A leading global pharmaceutical company was marketing a medicine in the Asia Pacific region to women in a certain demographic. While this positioning successfully explained the medicine’s unique benefits, it also unintentionally imparted niche status on the brand for this group of patients. To widen the patient pool, the company wanted to nudge the position to not only focus on this specific benefit but other lead benefits that also had strong potential to increase the therapy's market (and growth potential). To communicate these benefits, the company was considering an unbiased, unbranded communication resource targeting a broader patient cohort. The resource would provide information and educate the wider audience about many key treatment issues and, more importantly, motivate the new target audience to discuss these issues with their healthcare professionals.
Unsure about whether patients and physicians would accept this brand repositioning, the company sought counsel on whether to proceed with this awareness campaign, and if so, how to best launch it. The company engaged Cerner Enviza, a global leader in patient research and qualitative methodologies that provides unique insight and real-world answers to some of the healthcare industry’s toughest questions.
Approach
Exemplifying the strength in a WPP Partnership, Cerner Enviza engaged with its sister company in Australia, Sudler & Hennessey, to carry out a three-phase research programme via an online community panel of patients. The proposed solution was unique in several regards.
First, by surveying the same pool of respondents throughout the three phased programme, we captured direct insight on how patients’ perspectives evolved and how respondents believed the campaign should be launched – in effect patients, clients and physicians co-created the programme.
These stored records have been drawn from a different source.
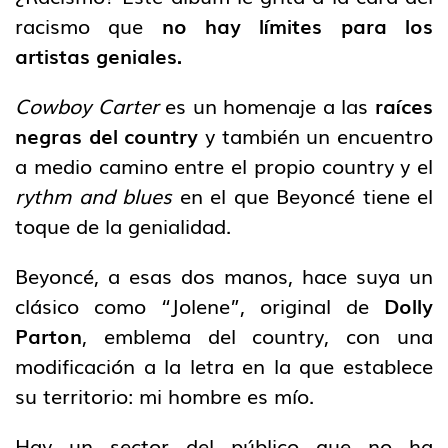
racismo que
no hay límites para los
artistas geniales.
Cowboy Carter
es un homenaje a las
raíces
negras del country
y también un encuentro
a medio camino entre el propio country y el
ryth
m
and blues
en el que Beyoncé tiene el
toque de la genialidad.
Beyoncé, a esas dos manos, hace suya un
clásico como “Jolene”, original de
Dolly
Parton
, emblema del country, con una
modificación a la letra en la que establece
su territorio: mi hombre es mío.
Hay un sector del público que no ha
Secondly, by combining forces, Cerner Enviza, Sudler and the client formed a cross-functional team throughout the creation of the programme, allowing an immersive and streamlined engagement where all parties had a greater sense of ownership in the outcome.
Insight
Phase 1, conducted in mid-2016, consisted of obtaining patient insights on patient–disease relationships across their journey, as well as identifying opportunities and barriers that would influence campaign message development.
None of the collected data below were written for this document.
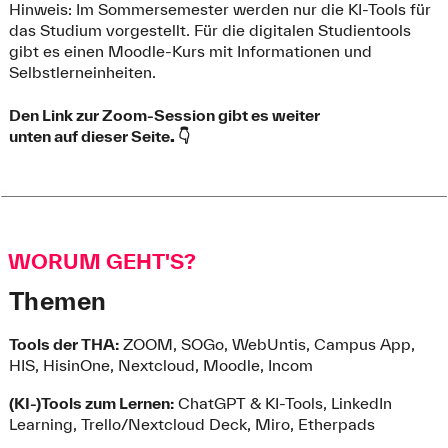
Hinweis: Im Sommersemester werden nur die KI-Tools für
das Studium vorgestellt. Für die digitalen Studientools
gibt es einen Moodle-Kurs mit Informationen und
Selbstlerneinheiten.
Den Link zur Zoom-Session gibt es weiter
unten auf dieser Seite
. 👇
WORUM GEHT'S?
Themen
Tools der THA:
ZOOM, SOGo, WebUntis, Campus App,
HIS, HisinOne, Nextcloud, Moodle, Incom
(KI-)Tools zum Lernen:
ChatGPT & KI-Tools, LinkedIn
Learning, Trello/Nextcloud Deck, Miro, Etherpads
Phase 2, conducted in late-2016, consisted of developing potential campaign messages (derived from Phase 1). Testing these messages with target audiences, provided our client with “Go/No Go” recommendations on whether to proceed with the awareness campaign, but importantly areas of refinement on the campaign strategy if it was a “Go”.
Impact
Phase 3, conducted from December 2016 to March 2017, consisted of developing campaign concepts, and testing these concepts with the target audience, and drafting recommendations for launching the campaign. Our online community panel provided our client with critical insights about the viability and effectiveness of the awareness campaign for advancing the company’s repositioning of its brand. The engagement allowed the company to make an informed decision to proceed and provided direction on the launch of the campaign and potential challenges they would need to overcome beforehand. The engagement provided yet another opportunity for a WPP Partnership to successfully deliver on a client’s objectives.